一人分ほど空いている空間に向かって浩志が何かを受け取るように手を差し出した。その様子をその場にいる全員が息をつめて見つめる。浩志の手元が一瞬キラリと光ったような気がした。しかしその光は、しっかりと見ていても本当に光ったのかどうか確信が持てないほどに僅かなものだった。

 皆が固唾を飲んで見守る中、まるでマジシャンのように浩志がゆっくりと握りこぶしを開くと、プラスチックのリングに透明の宝石に似せたもので飾られたおもちゃの指輪がコロリとその存在を現した。

「あら、それは」

 以前その指輪を見たことがあった優は、そう小さく声をあげ驚きの表情を見せる。しかし、彼女以上にそのおもちゃの指輪に反応したのは蒼井教諭だった。口元にやった手は驚きの表情を隠しきれていない。蒼井は呆然としたまま、無意識に浩志の手の中のそれへと手を伸ばした。

「これは、せつなの指輪。……私が昔あげたやつ?」

 蒼井のつぶやきを肯定するように、正面に立つせつなは必死で首を縦に振る。しかし、蒼井にはそんなせつなの姿は見えず、手の中の指輪ばかりを見つめている。それ以上言葉が出てこない蒼井に代わって、小石川が確認のために口を開いた。

「成瀬。これは、せつなの物なのか?」
「うん。そう。今まで気にしていなかったんだけど、折り紙の花は普通に見えているし触れているんだから、物ならみんなにも見えると思って。だから今、せつなから借りたんだ」
「今……。そうか。じゃあやっぱり、せつなはそこにいるんだな?」

 せつなは顔を歪め零れ落ちる涙を堪えながら、小石川の言葉に応えるように何度も何度も首を縦に振る。そんなせつなにチラリと視線を送った浩志は、大人たちに信じてもらおうと再び力強く頷いた。

「ここにいるよ。蒼井先生の目の前で泣いてる」

 浩志の言葉にハッとした蒼井は、目の前の何もない空間に目を向ける。途端に涙声になった。

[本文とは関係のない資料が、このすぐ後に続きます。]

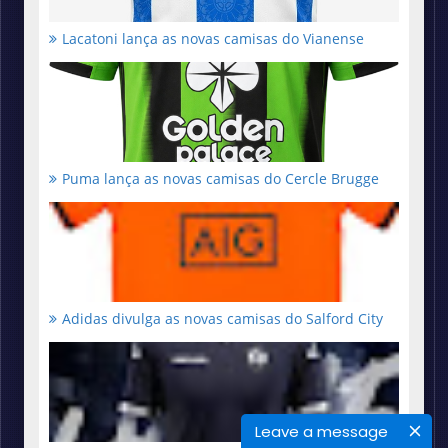
Lacatoni lança as novas camisas do Vianense
Puma lança as novas camisas do Cercle Brugge
Adidas divulga as novas camisas do Salford City
Leave a message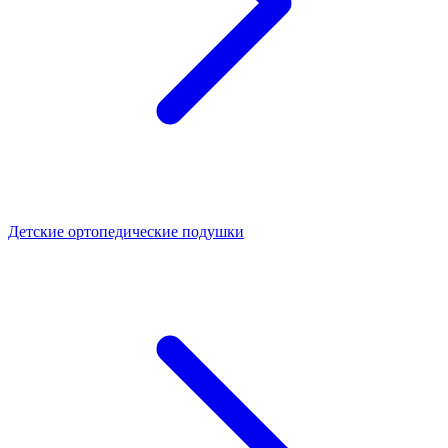
Детские ортопедические подушки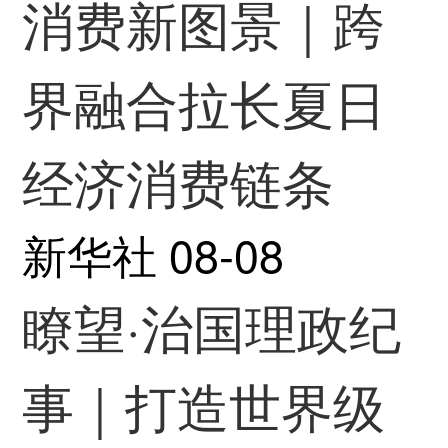
消费新图景｜跨
界融合拉长夏日
经济消费链条
新华社
08-08
瞭望·治国理政纪
事｜打造世界级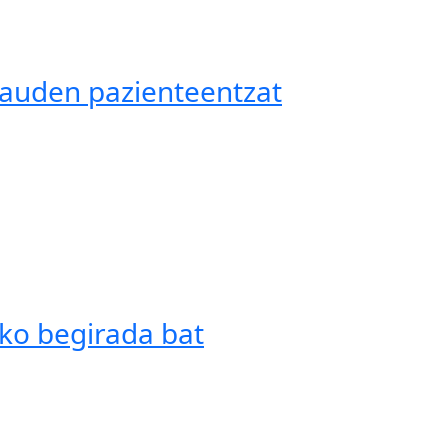
 dauden pazienteentzat
ko begirada bat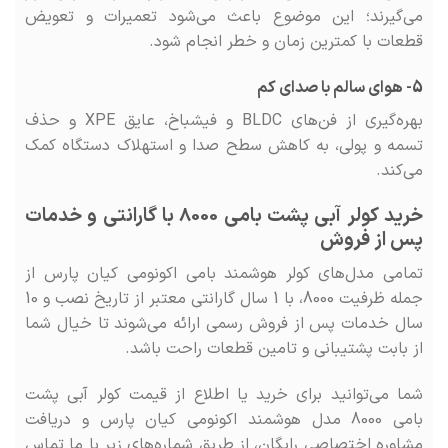
می‌گیرند؛ این موضوع باعث می‌شود تعمیرات و تعویض
قطعات با کمترین زمان و خطر انجام شود.
5- هوای سالم با صدای کم
بهره‌گیری از فن‌های BLDC و فیشباخ، عایق XPE و حذف
تسمه و پولی، به کاهش سطح صدا و استهلاک دستگاه کمک
می‌کند.
خرید کولر آبی پشت بامی 8000 با گارانتی و خدمات
پس از فروش
تمامی مدل‌های کولر هوشمند بامی اکونومی کیان پارس از
جمله ظرفیت 8000، با 1 سال گارانتی معتبر از تاریخ نصب و 10
سال خدمات پس از فروش رسمی ارائه می‌شوند تا خیال شما
از بابت پشتیبانی و تامین قطعات راحت باشد.
شما می‌توانید برای خرید یا اطلاع از قیمت کولر آبی پشت
بامی 8000 مدل هوشمند اکونومی کیان پارس و دریافت
مشاوره اختصاصی رایگان، از طریق شماره‌های زیر با ما تماس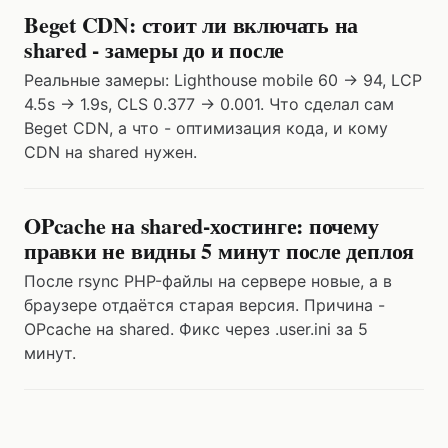
Beget CDN: стоит ли включать на
shared - замеры до и после
Реальные замеры: Lighthouse mobile 60 → 94, LCP
4.5s → 1.9s, CLS 0.377 → 0.001. Что сделал сам
Beget CDN, а что - оптимизация кода, и кому
CDN на shared нужен.
OPcache на shared-хостинге: почему
правки не видны 5 минут после деплоя
После rsync PHP-файлы на сервере новые, а в
браузере отдаётся старая версия. Причина -
OPcache на shared. Фикс через .user.ini за 5
минут.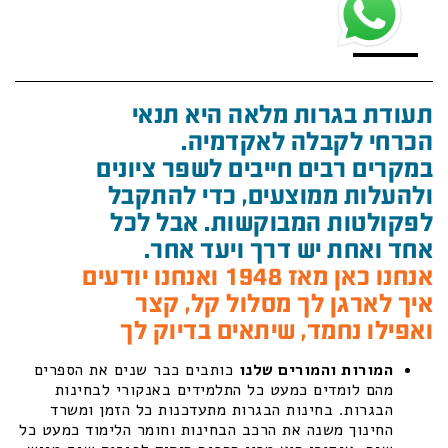
תעודת בגרות מלאה היא תנאי
הכרחי לקבלה לאקדמיה.
במקרים רבים חייבים לשפר ציונים
ולהעלות ממוצעים, כדי להתקבל
לפקולטות המבוקשות. אבל לכל
אחד ואחת יש דרך ויעד אחר.
אנחנו כאן מאז 1948 ואנחנו יודעים
איך לארגן לך מסלול קל, קצר
ואפילו נחמד, שיתאים בדיוק לך
המורות והמורים שלנו
כותבים כבר שנים את הספרים
מהם לומדים כמעט כל התלמידים באנקורי לבחינות
הבגרות. בחינות הבגרות מתעדכנות כל הזמן ומשרד
החינוך משנה את הרכב הבחינות וחומר הלימוד כמעט כל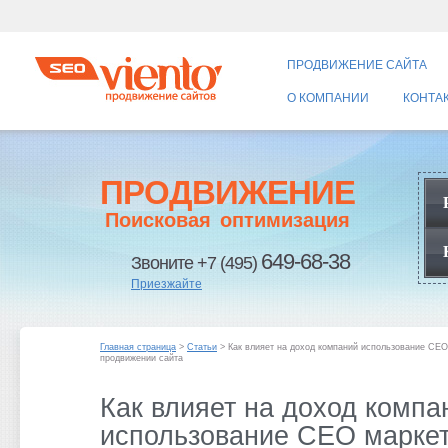
ПРОДВИЖЕНИЕ САЙТА
О КОМПАНИИ
КОНТА
ПРОДВИЖЕНИЕ
Поисковая оптимизация
649-68-38
Звоните +7 (495)
Приезжайте
Главная страница
>
Статьи
> Как влияет на доход компаний использование СЕО
продвижении сайта
Как влияет на доход компа
использование СЕО маркет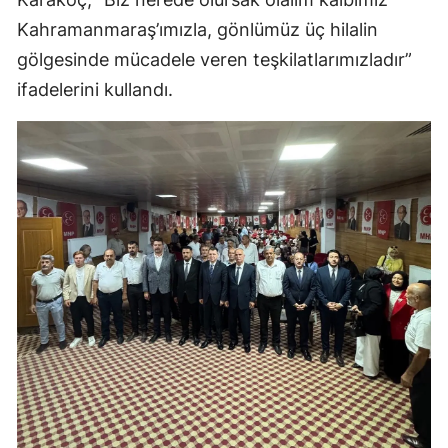
Kahramanmaraş’ımızla, gönlümüz üç hilalin
gölgesinde mücadele veren teşkilatlarımızladır”
ifadelerini kullandı.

「せつな……泣いているの? ごめんね。ごめんね。お姉ちゃんにせつなのことが見えないから、悲しくて泣いているの?」

 せつなは涙を手の甲で涙を拭いながら、必死で蒼井の言葉を否定する。

「違うよ。お姉ちゃんにせつなの姿が見えないのは残念だけど、せつなは悲しいから泣いているんじゃないよ。嬉しいから……嬉しすぎて涙が出たの。だって見えなくても、せつながここに居るってみんなが分かってくれたから」

 心配そうに見守っていた優は、せつなの言葉を聞いて安堵の笑みを漏らした。